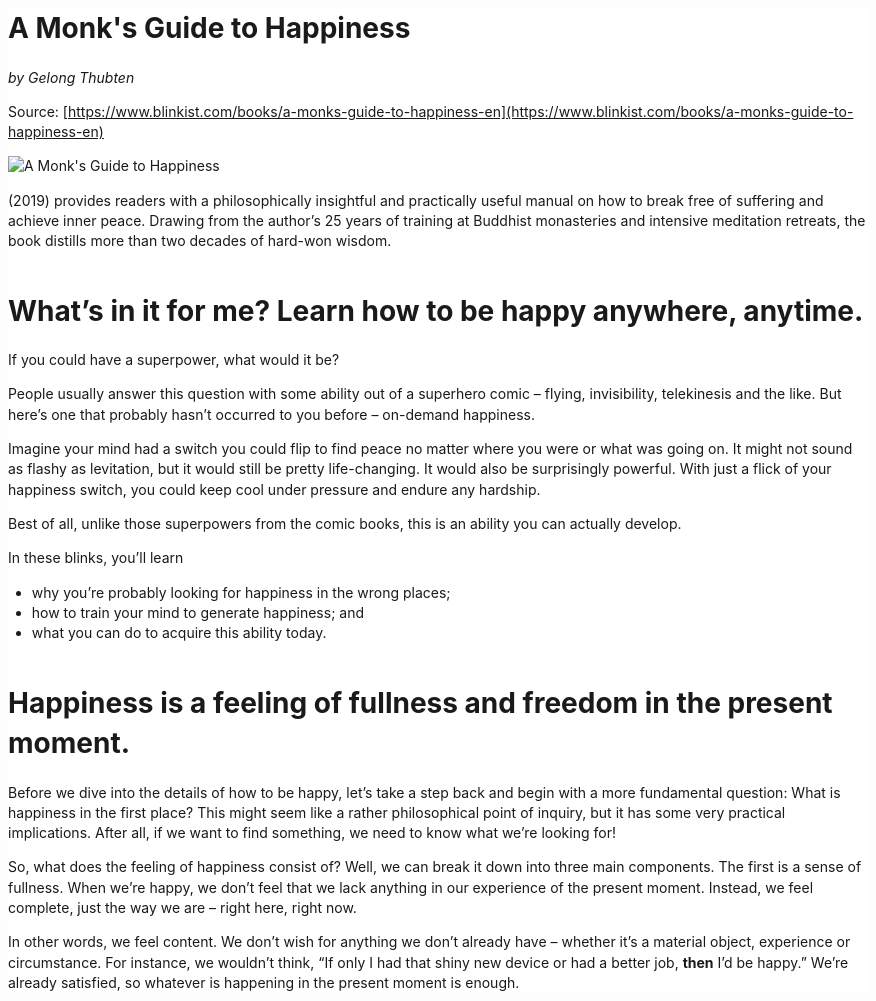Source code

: # A Monk's Guide to Happiness
*by Gelong Thubten*

Source: [https://www.blinkist.com/books/a-monks-guide-to-happiness-en](https://www.blinkist.com/books/a-monks-guide-to-happiness-en)

![A Monk's Guide to Happiness](https://images.blinkist.com/images/books/5d4bd6e76cee070007daac1f/3_4/470.jpg)

 (2019) provides readers with a philosophically insightful and practically useful manual on how to break free of suffering and achieve inner peace. Drawing from the author’s 25 years of training at Buddhist monasteries and intensive meditation retreats, the book distills more than two decades of hard-won wisdom.


# What’s in it for me? Learn how to be happy anywhere, anytime.

If you could have a superpower, what would it be? 

People usually answer this question with some ability out of a superhero comic – flying, invisibility, telekinesis and the like. But here’s one that probably hasn’t occurred to you before – on-demand happiness. 

Imagine your mind had a switch you could flip to find peace no matter where you were or what was going on. It might not sound as flashy as levitation, but it would still be pretty life-changing. It would also be surprisingly powerful. With just a flick of your happiness switch, you could keep cool under pressure and endure any hardship.

Best of all, unlike those superpowers from the comic books, this is an ability you can actually develop.

In these blinks, you’ll learn 

- why you’re probably looking for happiness in the wrong places; 
- how to train your mind to generate happiness; and
- what you can do to acquire this ability today.

# Happiness is a feeling of fullness and freedom in the present moment.

Before we dive into the details of how to be happy, let’s take a step back and begin with a more fundamental question: What is happiness in the first place? This might seem like a rather philosophical point of inquiry, but it has some very practical implications. After all, if we want to find something, we need to know what we’re looking for!

So, what does the feeling of happiness consist of? Well, we can break it down into three main components. The first is a sense of fullness. When we’re happy, we don’t feel that we lack anything in our experience of the present moment. Instead, we feel complete, just the way we are – right here, right now. 

In other words, we feel content. We don’t wish for anything we don’t already have – whether it’s a material object, experience or circumstance. For instance, we wouldn’t think, “If only I had that shiny new device or had a better job, **then** I’d be happy.” We’re already satisfied, so whatever is happening in the present moment is enough.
────────
◆ **WHAT IS NEEDED**: Retype the source text from every row above character for character, leaving out the pictures.

◆ **OUTPUT OF THE TASK**:
Source code

: # A Monk's Guide to Happiness
*by Gelong Thubten*

Source: [https://www.blinkist.com/books/a-monks-guide-to-happiness-en](https://www.blinkist.com/books/a-monks-guide-to-happiness-en)

![A Monk's Guide to Happiness](https://images.blinkist.com/images/books/5d4bd6e76cee070007daac1f/3_4/470.jpg)

 (2019) provides readers with a philosophically insightful and practically useful manual on how to break free of suffering and achieve inner peace. Drawing from the author’s 25 years of training at Buddhist monasteries and intensive meditation retreats, the book distills more than two decades of hard-won wisdom.


# What’s in it for me? Learn how to be happy anywhere, anytime.

If you could have a superpower, what would it be? 

People usually answer this question with some ability out of a superhero comic – flying, invisibility, telekinesis and the like. But here’s one that probably hasn’t occurred to you before – on-demand happiness. 

Imagine your mind had a switch you could flip to find peace no matter where you were or what was going on. It might not sound as flashy as levitation, but it would still be pretty life-changing. It would also be surprisingly powerful. With just a flick of your happiness switch, you could keep cool under pressure and endure any hardship.

Best of all, unlike those superpowers from the comic books, this is an ability you can actually develop.

In these blinks, you’ll learn 

- why you’re probably looking for happiness in the wrong places; 
- how to train your mind to generate happiness; and
- what you can do to acquire this ability today.

# Happiness is a feeling of fullness and freedom in the present moment.

Before we dive into the details of how to be happy, let’s take a step back and begin with a more fundamental question: What is happiness in the first place? This might seem like a rather philosophical point of inquiry, but it has some very practical implications. After all, if we want to find something, we need to know what we’re looking for!

So, what does the feeling of happiness consist of? Well, we can break it down into three main components. The first is a sense of fullness. When we’re happy, we don’t feel that we lack anything in our experience of the present moment. Instead, we feel complete, just the way we are – right here, right now. 

In other words, we feel content. We don’t wish for anything we don’t already have – whether it’s a material object, experience or circumstance. For instance, we wouldn’t think, “If only I had that shiny new device or had a better job, **then** I’d be happy.” We’re already satisfied, so whatever is happening in the present moment is enough.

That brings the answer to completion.